Risultato, il decreto dalla notte scorsa è convertito in legge: entro il 30
novembre si dovrà chiudere la partita della fusione, se no ci penserà
un commissario. La riforma Madia
del 2014 sulle camere di commercio arriva al traguardo.
Intanto i vertici delle camere di Parma e di Reggio Emilia sono scaduti
e le due camere acefale contano le
ore per l'arrivo dei commissari. Piacenza ha un'altra storia. Si è da pochi giorni insediato alla presidenza
Filippo Cella che, all'atto nella nomina, una settimana fa, ha rinnovato il pressing sulle forze politiche
del territorio, parlamentari e consiglieri regionali, affinché giocassero
tutte le carte possibili per evitare che
l'articolo 61 entrasse in vigore e rivendicando soprattutto più tempo
per portare a termine un processo
complesso, tanto più in un momento di emergenza sanitaria ed economica. Tutto vano.

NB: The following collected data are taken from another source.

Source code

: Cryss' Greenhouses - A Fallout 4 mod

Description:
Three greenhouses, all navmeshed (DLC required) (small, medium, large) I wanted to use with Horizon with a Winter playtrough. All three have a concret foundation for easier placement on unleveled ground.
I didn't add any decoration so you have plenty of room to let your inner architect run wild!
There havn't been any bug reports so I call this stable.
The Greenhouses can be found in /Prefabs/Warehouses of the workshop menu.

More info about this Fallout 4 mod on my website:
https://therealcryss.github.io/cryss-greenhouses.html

Resta ancora una (esile) carta da
giocare: il tavolo che le Regioni hanno chiesto al Ministero dello Sviluppo Economico per trattare una dilazione dei tempi e nuove modalità per le fusioni: dal 30 novembre
2020 al 30 novembre 2021 e comunque per discutere i dettagli dell'accorpamento, provando anche a salvaguardare l'autonomia degli enti
camerali che hanno un buon equilibrio di bilancio e conti in ordine, è il caso di Piacenza. Ma per come si
sono messe le cose pare difficile che
si possano ottenere dilazioni.
Sulla battaglia contro l'articolo 61 e
per l'autonomia piacentina si sono
mosse categorie economiche, si è
mossa la Regione, pressoché tutte
le forze politiche (e l'onorevole Tommaso Foti la dava per vinta), con
qualche distinguo. Il Pd non diceva
no alla fusione, ma spingeva per la
dilazione dei termini. Sul piano governativo però l'ha avuta vinta la posizione di Italia Viva, del resto è firmata Renzi-Madia la riforma camerale che giunge al traguardo.
«Più o meno tutte le forze politiche
hanno spinto trasversalmente per
apportare correzioni» conferma oggi Filippo Cella, in attesa delle risultanze del tavolo Stato-Regioni per
pronunciarsi nel merito di quanto
sta accadendo. Ma una cosa la dice.
«Presiedo la Camera ed esco da
ogni logica di partito e di governo,
il mio obiettivo, che abbia un mese davanti, un anno o un giorno, è
di lavorare da subito per portare
tutte le associazioni alla Camera e
per lavorare bene insieme, il resto
mi riguarda in modo secondario.
Stiamo entrando in una nuova
emergenza dura, voglio portare a
compimento sostegni, promozione, bandi e incrementare risorse
per i territori, per una progettualità strategica non c'è tempo ora.
Rimbocchiamoci le maniche, lavoriamo per Piacenza, inutile piangersi addosso».